Kasus Tanah Rumah DP Rp0, KPK Periksa Dirut Sarana Jaya Nonaktif Yoory Corneles
JAKARTA - Komisi Pemberantasan Korupsi (KPK) memanggil Direktur Utama Perusahaan Umum Daerah Pembangunan Sarana Jaya nonaktif Yoory Corneles hari ini, 24 Maret 2021.
Dia bakal diperiksa dalam kasus dugaan korupsi pengadaan lahan di Munjul, Pondok Ranggon, Jakarta Timur pada 2019. Tanah ini diduga untuk rumah DP RP0.
"Pemeriksaan dilakukan di Kantor Komisi Pemberantasan Korupsi Jalan Kuningan Persada Kavling 4, Setiabudi, Jakarta Selatan," kata Plt Juru Bicara KPK Bidang Penindakan Ali Fikri melalui keterangan tertulisnya, Rabu, 24 Maret.
Selain Yoory, KPK juga memanggil Direktur Pengembangan Perumda Pembangunan Sarana Jaya Denan Matulandi Kaligis.
Ali tak memaparkan materi pemeriksaan terhadap keduanya.
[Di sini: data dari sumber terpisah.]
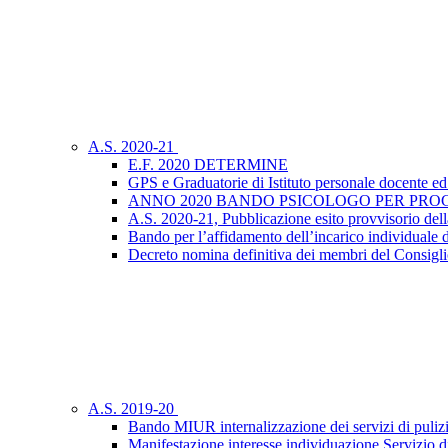
A.S. 2020-21
E.F. 2020 DETERMINE
GPS e Graduatorie di Istituto personale docente ed
ANNO 2020 BANDO PSICOLOGO PER PRO
A.S. 2020-21, Pubblicazione esito provvisorio dell
Bando per l’affidamento dell’incarico individuale d
Decreto nomina definitiva dei membri del Consiglio
A.S. 2019-20
Bando MIUR internalizzazione dei servizi di puliz
Manifestazione interesse individuazione Servizio di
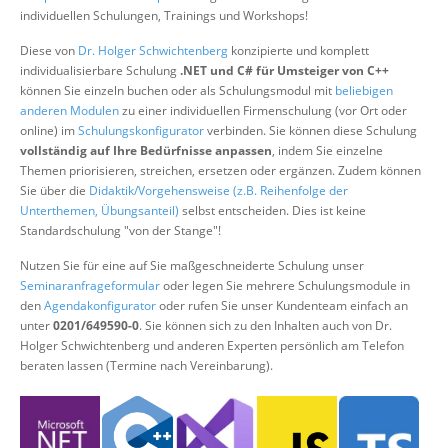
Über uns
individuellen Schulungen, Trainings und Workshops!
Suche
Diese von
Dr. Holger Schwichtenberg
konzipierte und komplett
individualisierbare Schulung
.NET und C# für Umsteiger von C++
können Sie einzeln buchen oder als Schulungsmodul mit
beliebigen
anderen Modulen
zu einer individuellen Firmenschulung (vor Ort oder
online) im
Schulungskonfigurator
verbinden. Sie können diese Schulung
vollständig auf Ihre Bedürfnisse anpassen
, indem Sie einzelne
Themen priorisieren, streichen, ersetzen oder ergänzen. Zudem können
Sie über die
Didaktik/Vorgehensweise (z.B. Reihenfolge der
Unterthemen, Übungsanteil)
selbst entscheiden. Dies ist keine
Standardschulung "von der Stange"!
Nutzen Sie für eine auf Sie maßgeschneiderte Schulung unser
Seminaranfrageformular
oder legen Sie mehrere Schulungsmodule in
den
Agendakonfigurator
oder rufen Sie unser Kundenteam einfach an
unter
0201/649590-0
. Sie können sich zu den Inhalten auch von Dr.
Holger Schwichtenberg und anderen Experten persönlich am Telefon
beraten lassen (Termine nach Vereinbarung).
Namun, nama Yoory disebut menjadi salah satu tersangka meski KPK belum mengumumkannya.
Baca juga:
- Diam-diam KPK Jadikan Bos BUMD Tersangka Dugaan Korupsi Pembelian Tanah Program DP 0 Rupiah
- Anies Naikkan Batas Penghasilan Penerima Rumah DP Rp0, Pengamat: Warga Miskin Mana yang Bergaji Rp14,8 Juta?
- Korupsi Lahan Sarana Jaya Dibongkar Anak Buah Sendiri, Wagub Riza Patria: Kami Tidak Tahu
- Ditanya Kenapa Batas Penghasilan Rumah DP Rp0 Naik Jadi Rp14 Juta, Anies: Nanti Ya
Diberitakan sebelumnya, KPK saat ini memang tengah mengusut kasus korupsi terkait pengadaan tanah di Munjul, Kelurahan Pondok Ranggon, Cipayung, Jakarta Timur. Tanah ini, nantinya bakal digunakan untuk membangun rumah dengan down payment atau DP Rp0 yang merupakan program Gubernur DKI Jakarta Anies Baswedan.
Meski belum diumumkan, berdasarkan surat panggilan seorang saksi, dalam perkara ini ada empat tersangka yang sudah ditetapkan oleh KPK. Tersangka pertama adalah Direktur Perusahaan Umum Daerah Pembangunan Sarana Jaya Yoory Corneles, yang kini sudah dinonaktifkan dari jabatannya.
Selain itu, KPK juga menetapkan dua pihak swasta Anja Runtuwene, dan Tommy Ardian sebagai tersangka. Tak hanya itu, KPK juga menetapkan korporasi yakni PT Adonara Propertindo.
Keempat tersangka itu disangkakan melanggar Pasal 2 ayat 1 atau Pasal 3 Undang-Undang Nomor 31 Tahun 1999 tentang Pemberantasan Tindak Pidana Korupsi sebagaimana telah diubah dengan Undang-Undang Nomor 20 Tahun 2001 tentang perubahan atas Undang-Undang Nomor 31 Tahun 1999 tentang Pemberantasan Tindak Pidana Korupsi juncto Pasal 55 Ayat 1 ke-1 KUHP.